Пятит коня князь Владимир к Стугне, оглядывается на заставу Славича, а ее за печенежскими спинами не разглядеть. Над меховыми шапками печенегов лишь то и дело взлетали вверх сверкающие широкие наконечники русских копий.
Эти двое — будто степные курганники на перепела — упали сбоку. Князь Владимир успел укрыть себя щитом, из последних сил ударил мечом проносившегося мимо находника. И в тот же миг конь под ним взвился на дыбы. Перед глазами промелькнуло темное древко стрелы, впившейся в конскую шею около уха. Конь тяжело рухнул на землю. Боли в придавленной конем ноге князь не почувствовал — перед глазами вспыхнули розовые искры от удара спиной о твердую землю. Ему даже показалось, что сознание на время покинуло его. Открыл глаза и сквозь чудом уцелевший пучок ковыля глянул вверх — исполинским по величине витязем вырос над поверженным князем второй печенежский всадник. В правой руке занесенное для удара хвостатое копье.
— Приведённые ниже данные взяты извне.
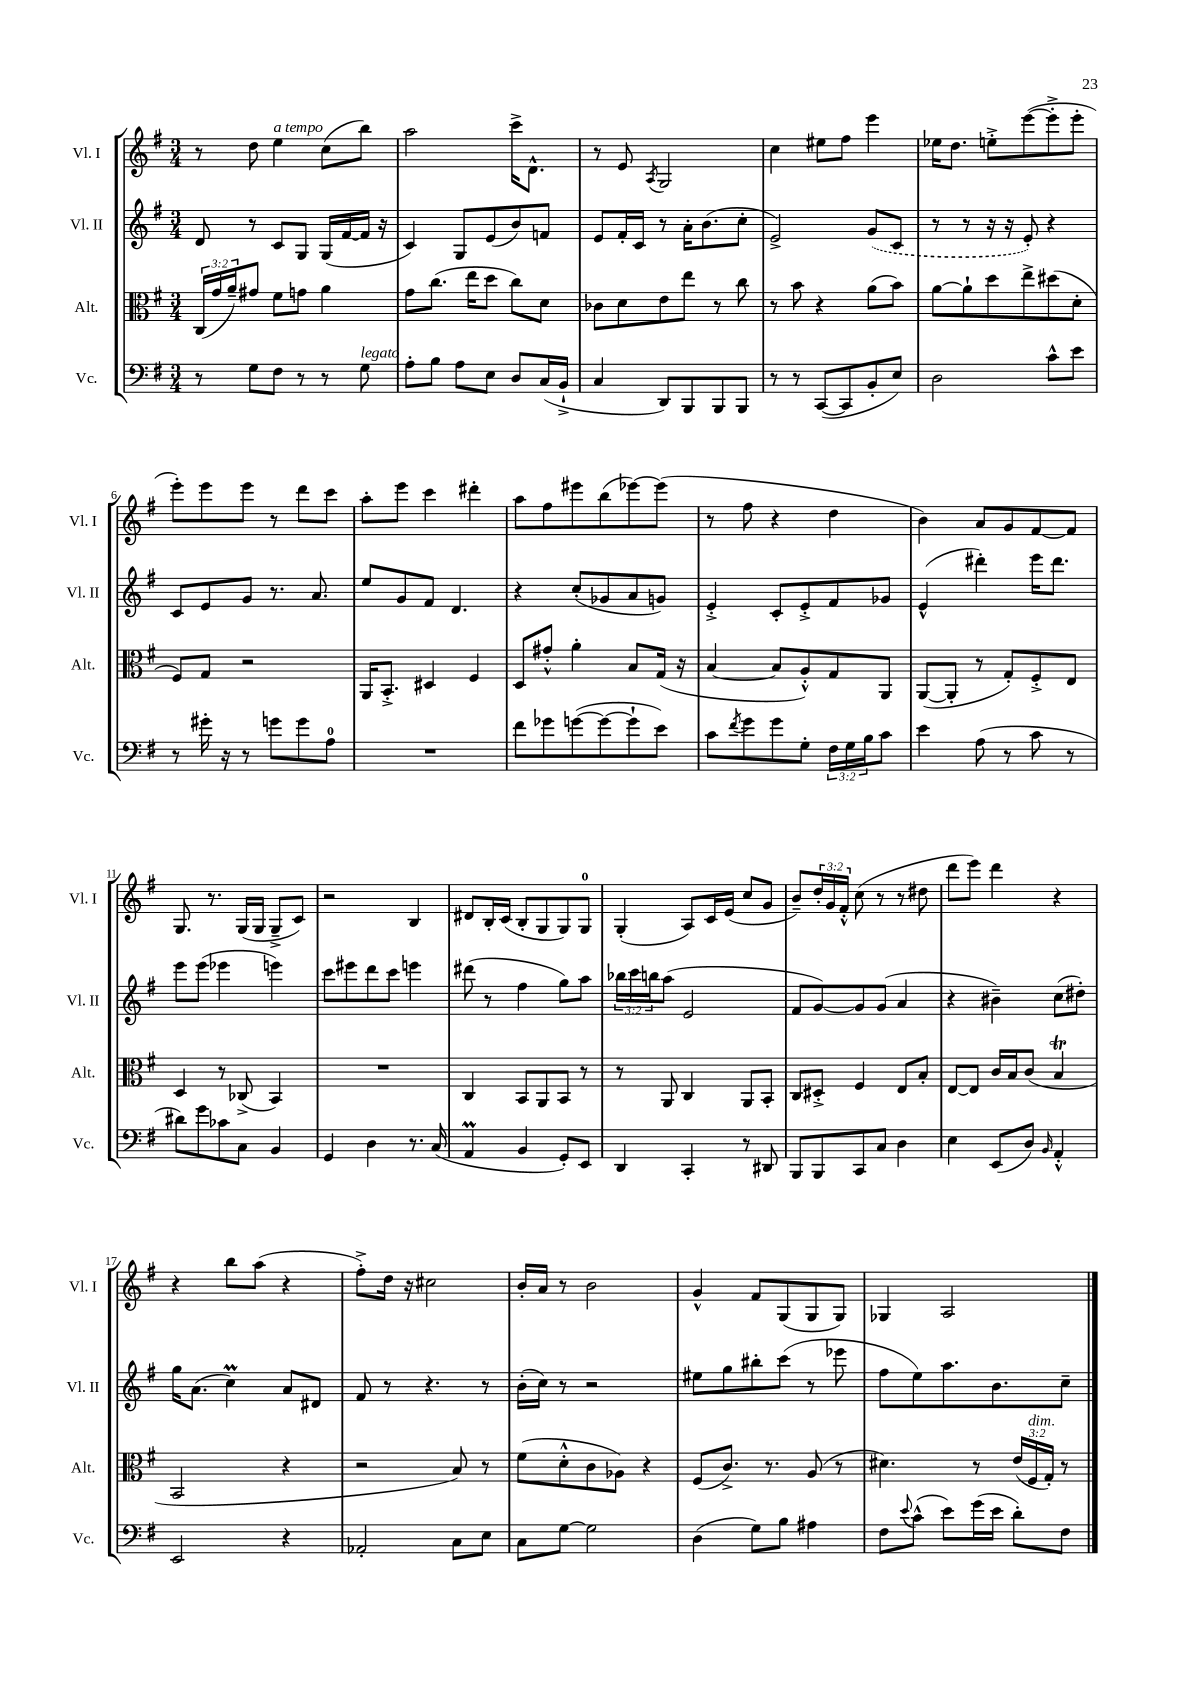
<<
\new StaffGroup <<
\new Staff = "s0" \with { instrumentName = "Vl. I" shortInstrumentName = "Vl. I" } {
    \clef treble \key g \major \numericTimeSignature \time 3/4 \override Staff.TupletNumber.text = #tuplet-number::calc-fraction-text
    r8 d''8 e''4^\markup { \italic "a tempo" } c''8( b''8) |
    a''2 c'''16-> d'8.-^ |
    r8 e'8 \acciaccatura { a8 } g2 |
    c''4 eis''8 fis''8 e'''4 |
    ees''16 d''8. e''8-.-> e'''8~( e'''8-.-> e'''8-. |
    e'''8-.) e'''8 e'''8 r8 d'''8 c'''8 |
    a''8-. e'''8 c'''4 dis'''4-. |
    a''8 fis''8 eis'''8 b''8( ees'''8~) ees'''8( |
    r8 fis''8 r4 d''4 |
    b'4) a'8 g'8 fis'8~ fis'8 |
    g8. r8. g16( g16 g8---> c'8) |
    r2 b4 |
    dis'8 b16-. c'16( b8-. g8 g8) g8-0 |
    g4-.( a8) c'16 e'16( c''8 g'8 |
    b'8--) \tuplet 3/2 { d''16-. g'16 fis'16-.-^ } c''8( r8 r8 dis''8 |
    d'''8 e'''8) d'''4 r4 |
    r4 b''8 a''8( r4 |
    fis''8-.->) d''16 r16 cis''2 |
    b'16-. a'16 r8 b'2 |
    g'4-^ fis'8 g8( g8 g8) |
    ges4 a2 \bar "|." |
}
\new Staff = "s1" \with { instrumentName = "Vl. II" shortInstrumentName = "Vl. II" } {
    \clef treble \key g \major \numericTimeSignature \time 3/4 \override Staff.TupletNumber.text = #tuplet-number::calc-fraction-text
    d'8 r8 c'8 g8 g16( fis'16~ fis'16 r16 |
    c'4) g8 e'8( b'8) f'8 |
    e'8 fis'16-. c'16 r8 a'16-. b'8.( c''8-. |
    e'2->) \once \slurDashed g'8( c'8 |
    r8 r8 r16 r16 e'8-.) r4 |
    c'8 e'8 g'8 r8. a'8. |
    e''8 g'8 fis'8 d'4. |
    r4 c''8-.( ges'8 a'8 g'8) |
    e'4-.-> c'8-. e'8-.-> fis'8 ges'8 |
    e'4-^( dis'''4-.) e'''16 dis'''8. |
    e'''8 e'''8( ees'''4 e'''4) |
    c'''8 eis'''8 d'''8 c'''8 e'''4 |
    dis'''8( r8 fis''4 g''8) a''8 |
    \tuplet 3/2 { bes''16 c'''16 b''16 } a''8( e'2 |
    fis'8 g'8~) g'8 g'8( a'4 |
    r4 bis'4--) c''8( dis''8-.) |
    g''16 a'8.( c''4\prall) a'8 dis'8 |
    fis'8 r8 r4. r8 |
    b'16-.( c''16) r8 r2 |
    eis''8 g''8 bis''8-. c'''8( r8 ees'''8 |
    fis''8 e''8) a''8. b'8. c''8-- \bar "|." |
}
\new Staff = "s2" \with { instrumentName = "Alt." shortInstrumentName = "Alt." } {
    \clef alto \key g \major \numericTimeSignature \time 3/4 \override Staff.TupletNumber.text = #tuplet-number::calc-fraction-text
    \tuplet 3/2 { c16( g'16 a'16--) } gis'8 fis'8 g'8 a'4 |
    g'8 c''8.( e''16 d''8 c''8) d'8 |
    ces'8 d'8 e'8 e''8 r8 c''8 |
    r8 b'8 r4 a'8( b'8) |
    a'8~ a'8-! d''8 e''8-> dis''8( d'8-. |
    fis8) g8 r2 |
    a,16 b,8.-.-> dis4 fis4 |
    d8 gis'8-.-^ a'4-. b8 g16( r16 |
    b4~ b8 a8-.-^) g8 a,8 |
    a,8~( a,8-. r8 g8-.) fis8-.-> e8 |
    d4 r8 ces8->( b,4) |
    R2. |
    c4 b,8 a,8 b,8 r8 |
    r8 a,8 c4 a,8 b,8-. |
    c8 dis8-.-> fis4 e8 b8-. |
    e8~ e8 c'16 b16 c'8( b4\trill |
    b,2 r4 |
    r2 b8) r8 |
    fis'8( d'8-.-^ c'8 aes8) r4 |
    fis8( c'8.->) r8. a8( r8 |
    dis'4.) r8 \tuplet 3/2 { e'16( fis16^\markup { \italic "dim." } g16-.) } r8 \bar "|." |
}
\new Staff = "s3" \with { instrumentName = "Vc." shortInstrumentName = "Vc." } {
    \clef bass \key g \major \numericTimeSignature \time 3/4 \override Staff.TupletNumber.text = #tuplet-number::calc-fraction-text
    r8 g8 fis8 r8 r8 g8^\markup { \italic "legato" } |
    a8-. b8 a8 e8 d8 c16( b,16-!-> |
    c4 d,8) b,,8 b,,8 b,,8 |
    r8 r8 c,8~( c,8 b,8-. e8) |
    d2 c'8-^ e'8 |
    r8 gis'16-. r16 r8 g'8 g'8 a8-0 |
    R2. |
    fis'8 ges'8 g'8~( g'8~ g'8-! e'8) |
    c'8 \acciaccatura { fis'8 } g'8 g'8 g8-. \tuplet 3/2 { fis16 g16 b16 } c'8 |
    e'4 a8( r8 c'8 r8 |
    dis'8) g'8 ces'8 c8 b,4 |
    g,4 d4 r8. c16( |
    a,4\prall b,4 g,8-.) e,8 |
    d,4 c,4-. r8 dis,8 |
    b,,8 b,,8 c,8 c8 d4 |
    e4 e,8( d8) \grace { b,16 } a,4-.-^ |
    e,2 r4 |
    aes,2-. c8 e8 |
    c8 g8~ g2 |
    d4( g8) b8 ais4 |
    fis8 \appoggiatura { e'8 } c'8-^( e'8) g'16( e'16 d'8-.) fis8 \bar "|." |
}
>>
>>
Смерть дохнула в лицо князя, но он не закрыл глаза. Еще миг…
Князь Владимир дернулся всем телом, как тогда, пытаясь высвободить из-под коня ногу, чтобы вскочить и встретить ворога исполчившись, а не лежачим…
— Фу-у, наваждение неотвязное, — тяжело пробормотал князь, провел пальцами по воспаленным глазам, потер их легонько. Взмокла спина — теплое корзно придавило плечи словно ратная кольчуга. Позади послышались тяжелые шаги — так ходил по княжеским палатам только воевода Волчий Хвост.
Вошел воевода, глянул на князя из-под отвислых седых бровей — коль у отцовского меча встал, знать, о рати думал!
— Надобно, воевода, гонцов спешных слать к Любечу, ускорить всевозможно приход новгородской дружины. Страшусь я за Белгород, опечалил меня белгородский гонец вестью о полной бескормице. Умирающий меча не поднимет… Да сказать воеводе Яну Усмовичу, чтоб из Любеча, не мешкая, посадил на большие лодии престарелых воев и малогодных ратников окрестных селений и слал бы спешно мимо Киева до Родни.[55] За старшего пусть отправит сотенного Сбыслава. Его знают торки, не однажды у князя Сурбая в гостях бывал.